What's different about this case is that the main benefactor of the data made public by Netflix is the scientific data mining community. The Netflix Prize competition lead to multiple worthy goals including algorithmic development, insights about existing methods, cross-disciplinary collaborations (in fact, the winning team was a collaboration between computer scientists and statisticians), collaborations between research groups (many competing teams joined forces to create more accurate ensemble predictions). There was actual excitement among data mining researchers! Canceling the sequel is perceived by many as an obstacle to innovation. Just read the comments on the cancellation posting on Netflix's blog.

After the first feeling of disappointment and some griping, I started to "think positively": What are ways that would allow companies such as Netflix to share their data publicly? One can think of simple technical solutions such as an "opt out" (or "opt in") when you rate movies on Netflix that would tell Netflix whether they can use your data in the contest. But clearly there are issues there such as bias and maybe even legal and technical issues.

But what about all that research on advanced data disclosure? Are there not ways to anonymize the data to a reasonable level of comfort? Many organizations (including the US Census Bureau) disclose data to the public while protecting privacy. My sense is that current data disclosure policies are aimed at disclosing data that will allow statistical inference, and hence the disclosed data are aggregated at some level, or else only relevant summary statistics are disclosed (for example, see A Data Disclosure Policy for Count Data Based on the COM-Poisson Distribution). Such data would not be useful for a predictive task where the algorithm should predict individual responses. Another popular masking method is data perturbation, where some noise is added to each data point in order to mask its actual value and avoid identification. The noise addition is intended not to affect statistical inference, but it's a good question how perturbation affects individual-level prediction.

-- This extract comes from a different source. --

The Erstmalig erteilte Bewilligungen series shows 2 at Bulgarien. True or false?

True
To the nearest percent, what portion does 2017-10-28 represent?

It looks like the data mining community needs to come up with some data disclosure policies that support predictive analytics.

Thursday, March 06, 2008

Mining voters

While the presidential candidates are still doing their dances, it's interesting to see how they use datamining for improving their stance: The candidates apparently use companies that mine their voter databases in order to "micro-target" voters via ads and the like. See this blog posting on The New Republic-- courtesy of former student Igor Nakshin. Note also the comment about the existence of various such companies that tailor to the different candidates.

It would be interesting to test the impact of this "mining" on actual candidate voting and to compare the different tools. But how can this be done in an objective manner without the companies actually sharing their data? That would fall in the area of "privacy-preserving data mining".

Thursday, September 06, 2007

Data mining = Evil?

Some get a chill when they hear "data mining" because they associate it with "big brother". Well, here's one more major incident that sheds darkness on smart algorithms: The Department of Homeland Security declared the end of a data mining program called ADVISE (Analysis, Dissemination, Visualization, Insight and Semantic Enhancement). Why? Because it turns out that they were testing it for two years on live data on real people "without meeting privacy requirements" (Yahoo! News: DHS ends criticized data-mining program).

There is nothing wrong or evil about data mining. It's like any other tool: you can use it or abuse it. Issues of privacy and confidentiality in data usage have always been there and will continue to be a major concern as more and more of our private data gets stored in commercial, government, and other databases.

Many students in my data mining class use data from their workplace for their term project. The projects almost always turn out to be insightful and useful beyond the class exercise. But we do always make sure to obtain permission, de-identify, and protect and restrict access to the data as needed. Good practice is the key to keeping "data mining" a positive term!